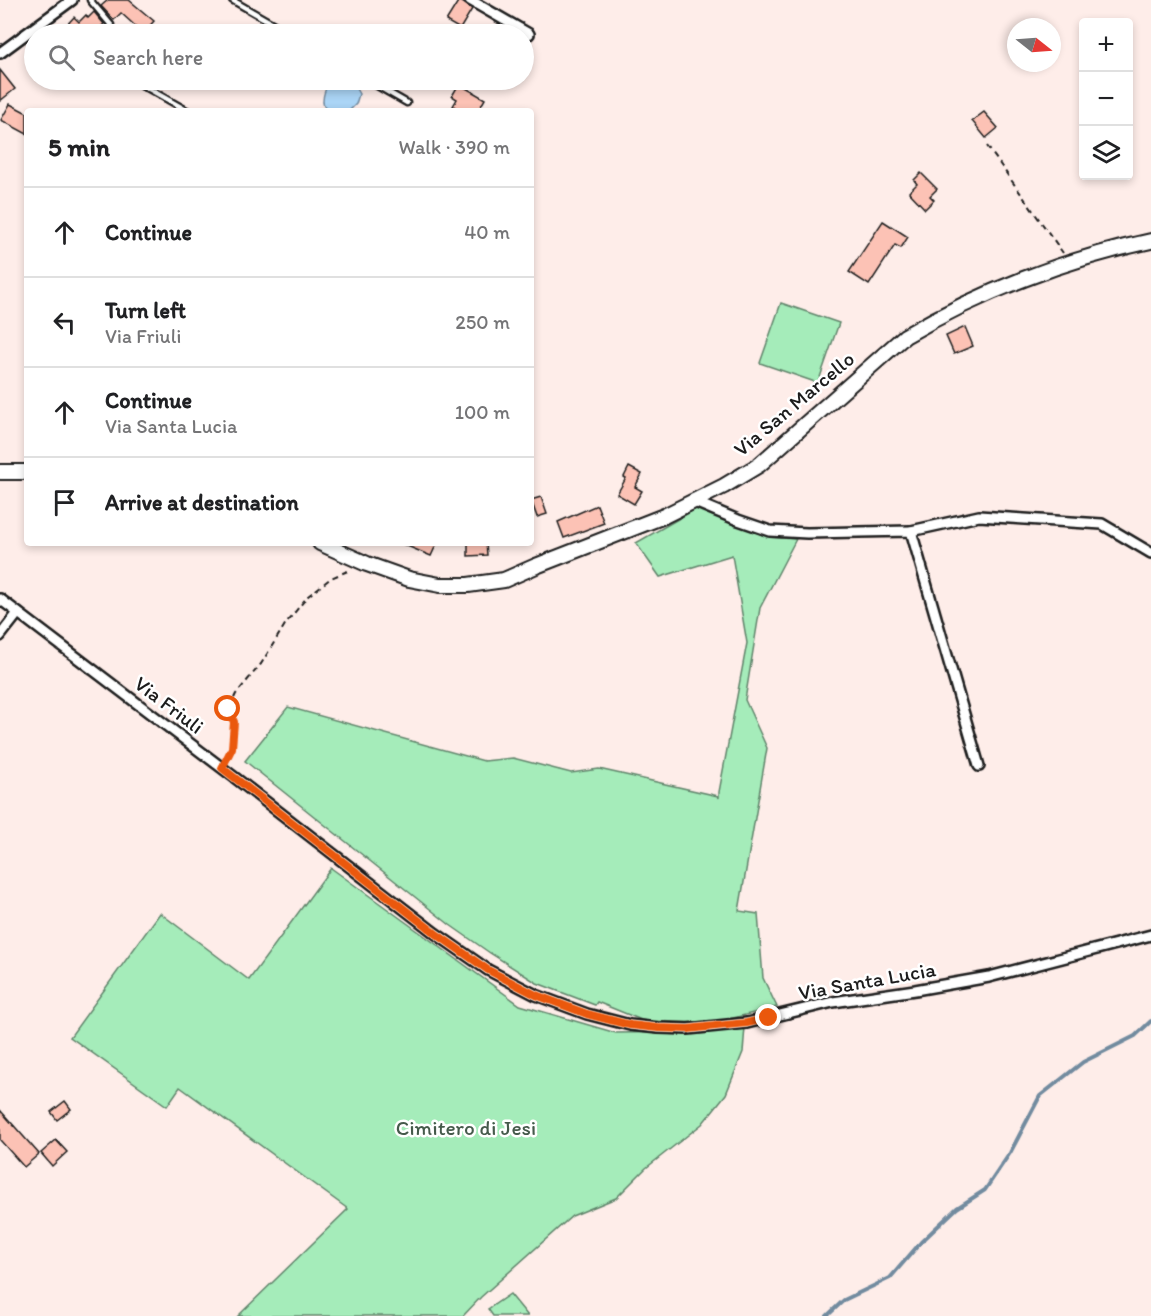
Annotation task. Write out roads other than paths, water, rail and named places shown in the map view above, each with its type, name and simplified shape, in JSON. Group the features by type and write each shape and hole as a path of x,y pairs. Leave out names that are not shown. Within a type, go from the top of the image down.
{"main road":[{"name":"Via San Marcello","path":"327,546 409,579 440,585 468,585 504,580 664,516 694,502 759,465 905,336 931,321 970,302 1070,262 1151,241"},
{"path":"0,472 24,472"}],"street":[{"path":"39,24 72,0"},
{"path":"470,0 512,24"},
{"path":"0,53 24,35"},
{"path":"694,502 770,531 807,533 911,531 979,516 1102,524 1151,553"},
{"path":"911,531 979,766"},
{"name":"Via Friuli","path":"0,599 435,933 488,970 536,995 587,1014"},
{"path":"0,636 18,613"},
{"name":"Via Santa Lucia","path":"587,1014 630,1025 658,1028 688,1029 747,1023 833,1002 988,977 1151,935"}],"lane":[{"path":"90,0 110,24"},
{"path":"232,0 274,24"},
{"path":"151,90 183,108"},
{"path":"384,90 407,103"}],"water":[{"path":"325,90 357,90 359,94 352,108 325,108"}],"waterway":[{"path":"827,1316 844,1300 890,1278 921,1242 957,1208 985,1190 1010,1153 1040,1096 1083,1062 1135,1036 1151,1021"}],"park label":[{"name":"Cimitero di Jesi","path":"466,1128"}]}
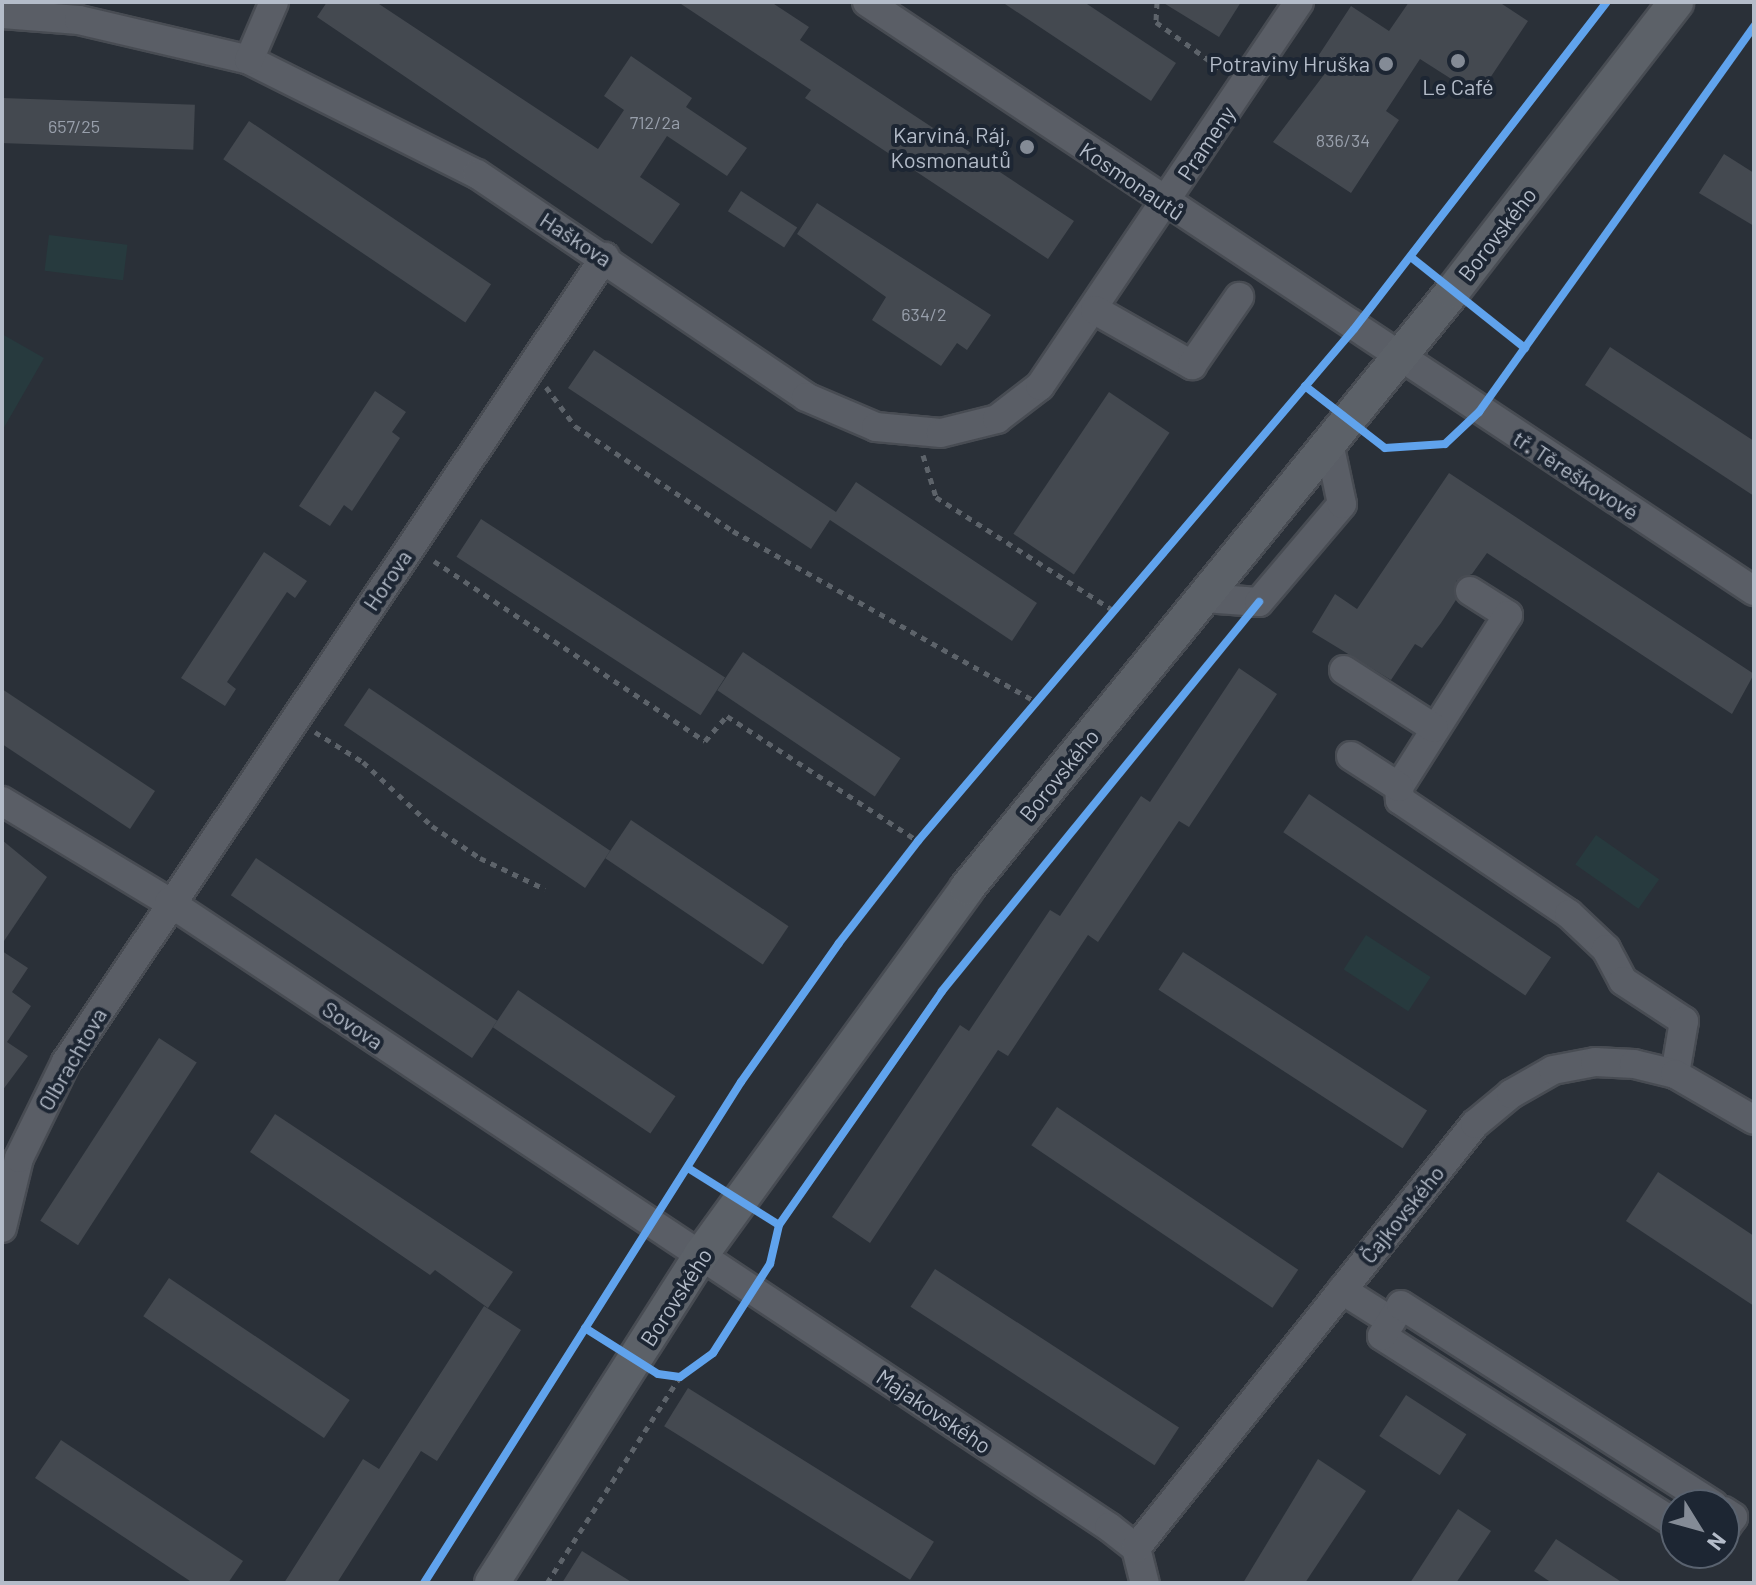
-*-
What is expected —
Since the pictures are not wanted, give the material again exactly without them.

Task response —
Annotation task. Write out roads other than paths, water, rail and named places shown in the map view above, each with its type, name and simplified shape, in JSON. Group the features by type and write each shape and hole as a path of x,y pairs. Leave out names that are not shown. Within a type, go from the top of the image down.
{"main road":[{"name":"Via San Marcello","path":"327,546 409,579 440,585 468,585 504,580 664,516 694,502 759,465 905,336 931,321 970,302 1070,262 1151,241"},
{"path":"0,472 24,472"}],"street":[{"path":"39,24 72,0"},
{"path":"470,0 512,24"},
{"path":"0,53 24,35"},
{"path":"694,502 770,531 807,533 911,531 979,516 1102,524 1151,553"},
{"path":"911,531 979,766"},
{"name":"Via Friuli","path":"0,599 435,933 488,970 536,995 587,1014"},
{"path":"0,636 18,613"},
{"name":"Via Santa Lucia","path":"587,1014 630,1025 658,1028 688,1029 747,1023 833,1002 988,977 1151,935"}],"lane":[{"path":"90,0 110,24"},
{"path":"232,0 274,24"},
{"path":"151,90 183,108"},
{"path":"384,90 407,103"}],"water":[{"path":"325,90 357,90 359,94 352,108 325,108"}],"waterway":[{"path":"827,1316 844,1300 890,1278 921,1242 957,1208 985,1190 1010,1153 1040,1096 1083,1062 1135,1036 1151,1021"}],"park label":[{"name":"Cimitero di Jesi","path":"466,1128"}]}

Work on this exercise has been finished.